For those who need to revise the term, see below;

Bumbler - (noun) To bumble. An individual prone to finding themselves at the centre of whimsical, laughable, awkward and ultimately  ridiculous situations.

Cast your mind back a few years (oh buttons, its actually a fair few years ago now; I'm old!) to the summer of 2007, and I spent the summer in Belgrade doing research for my dissertation.  Well, foreign languages are far from my strong point (instead I am gifted with a rather flambuoyant command of my native English) and I was equipped with only a very basic grasp of both Serbo-Croat (I don't care what the Croats say, its one language - there's my input to the ol' Yugoslav split) and the Cyrillic alphabet.  I scanned the menu with a fair amount of eyebrow furrowing for a suitable meat-free Balkan delicacy, and came across something I translated as 'bean soup' . . . . . . . .

The positive - I managed to get seven out of the eight letters correct.

The negative - . . . . . . the 'n' was the incorrect letter . . . . it was actually an 'r' . . . . 

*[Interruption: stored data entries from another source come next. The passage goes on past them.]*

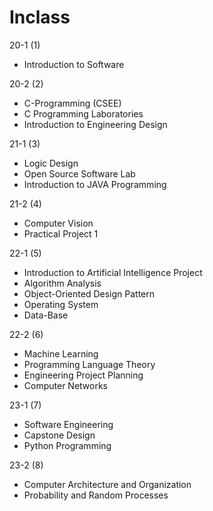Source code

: # Inclass

20-1 (1)
- Introduction to Software

20-2 (2)
- C-Programming (CSEE)
- C Programming Laboratories
- Introduction to Engineering Design

21-1 (3)
- Logic Design
- Open Source Software Lab
- Introduction to JAVA Programming

21-2 (4)
- Computer Vision
- Practical Project 1

22-1 (5)
- Introduction to Artificial Intelligence Project
- Algorithm Analysis
- Object-Oriented Design Pattern
- Operating System
- Data-Base

22-2 (6)
- Machine Learning
- Programming Language Theory
- Engineering Project Planning
- Computer Networks

23-1 (7)
- Software Engineering
- Capstone Design
- Python Programming

23-2 (8)
- Computer Architecture and Organization
- Probability and Random Processes
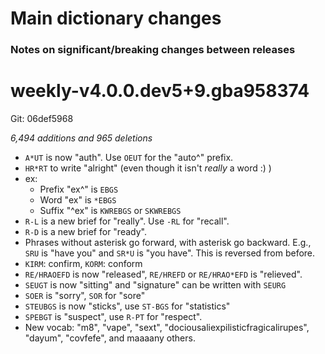 # Main dictionary changes

### Notes on significant/breaking changes between releases

# weekly-v4.0.0.dev5+9.gba958374

Git: 06def5968

*6,494 additions and 965 deletions*

- `A*UT` is now "auth". Use `OEUT` for the "auto^" prefix.
- `HR*RT` to write "alright" (even though it isn't *really* a word :) )
- ex:
  - Prefix "ex^" is `EBGS`
  - Word "ex" is `*EBGS`
  - Suffix "^ex" is `KWREBGS` or `SKWREBGS`
- `R-L` is a new brief for "really". Use `-RL` for "recall".
- `R-D` is a new brief for "ready".
- Phrases without asterisk go forward, with asterisk go backward. E.g., `SRU` is "have you" and `SR*U` is "you have". This is reversed from before.
- `KIRM`: confirm, `KORM`: conform
- `RE/HRAOEFD` is now "released", `RE/HREFD` or `RE/HRAO*EFD` is "relieved".
- `SEUGT` is now "sitting" and "signature" can be written with `SEURG`
- `SOER` is "sorry", `SOR` for "sore"
- `STEUBGS` is now "sticks", use `ST-BGS` for "statistics"
- `SPEBGT` is "suspect", use `R-PT` for "respect".
- New vocab: "m8", "vape", "sext", "dociousaliexpilisticfragicalirupes", "dayum", "covfefe", and maaaany others.
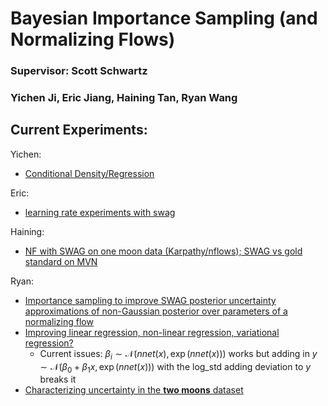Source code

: # Bayesian Importance Sampling (and Normalizing Flows)
### Supervisor: Scott Schwartz
### Yichen Ji, Eric Jiang, Haining Tan, Ryan Wang

## Current Experiments:
Yichen:
* [Conditional Density/Regression](https://colab.research.google.com/drive/1kTNrOWnhcYIy0qs6T-5MWSlA-yixdkj-?usp=sharing)

Eric:
* [learning rate experiments with swag](https://colab.research.google.com/drive/1EZHaQNj9VjZnLi4-VxExUQHNilZ6CmFN?usp=sharing)

Haining:
* [NF with SWAG on one moon data (Karpathy/nflows); SWAG vs gold standard on MVN](https://colab.research.google.com/drive/113Y0p8Y4Nwyi5UVL5xTdrQOt2mLMJjAm?usp=sharing)

Ryan:
* [Importance sampling to improve SWAG posterior uncertainty approximations of non-Gaussian posterior over parameters of a normalizing flow](https://colab.research.google.com/drive/1m_b9czxfToTuBxcc8JsSxotZ_s9w4rml?usp=sharing)
* [Improving linear regression, non-linear regression, variational regression?](https://colab.research.google.com/drive/18U8OZJdMc7zMy6tP5hdoT5VybyBHx2M5?usp=sharing)
  * Current issues: $\beta_i \sim \mathcal{N}(nnet(x), \exp (nnet(x)))$ works but adding in $y \sim \mathcal{N}(\beta_0 + \beta_1 x, \exp (nnet(x)))$ with the log_std adding deviation to $y$ breaks it
* [Characterizing uncertainty in the **two moons** dataset](https://colab.research.google.com/drive/1k9X0KVGJaTgPIKZfElhXZhO7Rv89Vssb?usp=sharing)
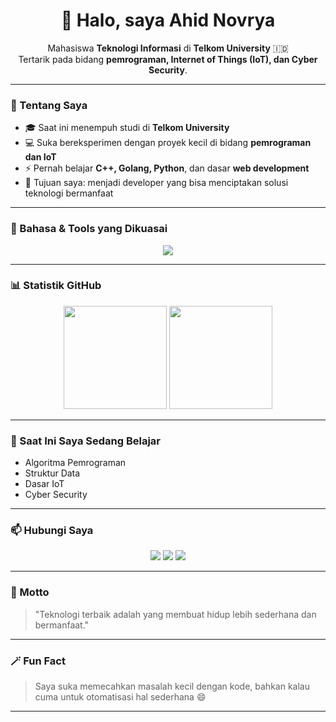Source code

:<!-- Profil GitHub Ahid Novrya -->
<h1 align="center">👋 Halo, saya Ahid Novrya</h1>

<p align="center">
  Mahasiswa <b>Teknologi Informasi</b> di <b>Telkom University</b> 🇮🇩<br>
  Tertarik pada bidang <b>pemrograman, Internet of Things (IoT), dan Cyber Security</b>.
</p>

---

### 🧠 Tentang Saya
- 🎓 Saat ini menempuh studi di **Telkom University**
- 💻 Suka bereksperimen dengan proyek kecil di bidang **pemrograman dan IoT**
- ⚡ Pernah belajar **C++, Golang, Python**, dan dasar **web development**
- 🎯 Tujuan saya: menjadi developer yang bisa menciptakan solusi teknologi bermanfaat

---

### 🧰 Bahasa & Tools yang Dikuasai
<p align="center">
  <img src="https://skillicons.dev/icons?i=cpp,python,go,html,css,js,git,vscode,codeblock" />
</p>

---

### 📊 Statistik GitHub
<p align="center">
  <img src="https://github-readme-stats.vercel.app/api?username=AhidNovrya&show_icons=true&theme=tokyonight" height="165">
  <img src="https://github-readme-stats.vercel.app/api/top-langs/?username=AhidNovrya&layout=compact&theme=tokyonight" height="165">
</p>

---

### 🌱 Saat Ini Saya Sedang Belajar
- Algoritma Pemrograman  
- Struktur Data  
- Dasar IoT
- Cyber Security

---

### 📫 Hubungi Saya
<p align="center">
  <a href="mailto:ahidnovryan222@gmail.com"><img src="https://img.shields.io/badge/Email-D14836?style=for-the-badge&logo=gmail&logoColor=white"></a>
  <a href="[https://linkedin.com/in/ahidnovryan](https://www.linkedin.com/in/ahid-novryan-323160331?utm_source=share&utm_campaign=share_via&utm_content=profile&utm_medium=android_app)"><img src="https://img.shields.io/badge/LinkedIn-0077B5?style=for-the-badge&logo=linkedin&logoColor=white"></a>
  <a href="https://github.com/AhidNovrya"><img src="https://img.shields.io/badge/GitHub-000000?style=for-the-badge&logo=github&logoColor=white"></a>
</p>

---

### 💬 Motto
> "Teknologi terbaik adalah yang membuat hidup lebih sederhana dan bermanfaat."

---

### 🪄 Fun Fact
> Saya suka memecahkan masalah kecil dengan kode, bahkan kalau cuma untuk otomatisasi hal sederhana 😄

---
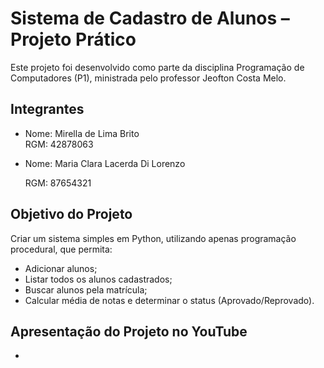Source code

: #  Sistema de Cadastro de Alunos – Projeto Prático

Este projeto foi desenvolvido como parte da disciplina Programação de Computadores (P1), ministrada pelo professor Jeofton Costa Melo.

##  Integrantes

- Nome: Mirella de Lima Brito  
  RGM: 42878063

- Nome: Maria Clara Lacerda Di Lorenzo
  
  RGM: 87654321

##  Objetivo do Projeto

Criar um sistema simples em  Python, utilizando apenas programação procedural, que permita:

- Adicionar alunos;
- Listar todos os alunos cadastrados;
- Buscar alunos pela matrícula;
- Calcular média de notas e determinar o status (Aprovado/Reprovado).
  
## Apresentação do Projeto no YouTube
-
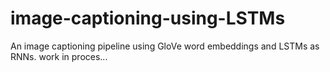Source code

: # image-captioning-using-LSTMs

An image captioning pipeline using GloVe word embeddings and LSTMs as RNNs.
work in proces...

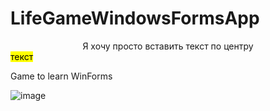 # LifeGameWindowsFormsApp
<center>Я хочу просто вставить текст по центру</center>
<mark>текст</mark>

Game to learn WinForms

![image](https://github.com/Roksikod/LifeGameWindowsFormsApp/assets/67091333/b4d6801b-6b5e-43ef-bc2a-76e48a2e284b)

So there I sat, alone in a subterreanean restaurant, with a huge grissle-encrusted slab of bear in a bowl with a dash of gravy thrown over it.  I am ashamed to say that, at this point, vegetarian Michael was vanquished by stereotypically-thrifty-northern Michael and . . . . . . . . . . . I ate it >.<

At this point I'd like to point out that I tried to find a picture of 'bear soup', but google came up with the following as the top result for the afformentioned word combination;




. . . pah lets go for it: here is 'bear soup', according to google images - enjoy!


Since then, I have eaten a fair few dangerous animals in all manner of exotic locations.  I have also eaten shark in Bulgaria (doing m'dear Poppy a favour there, obviously) and a crocodile burger in . . . erm, Chesterfield market place.  Next on the hit-list is an eagle, but I can never catch one . . . might need to do a bit more levelling up before I can catch myself an eagle.


I recently moved to South East London from Chesterfield (no, I know you don't know where Chesterfield is, but it is best described as Sheffield's cancerous growth) . . . and then it transpired that where I lived in that there Lundun place is quite hideously illegal, so by tomorrow I shall have legged it back up north with my pride in tatters (macho law forbids me to admit when I am wrong. so this doesn't 'alf grate on my stubbornness.) 

I will fill all in on the "how's" and the "why's" tomorrow, and grudgingly admit publicly to some people that they were right and I was wrong (to name just a short smattering, I know Gareth, Julia and Jojo all registered their alarm fairly early on) but, as a wise man of unequivocal intellect once said, "meh", and it is with that I bid you adieu.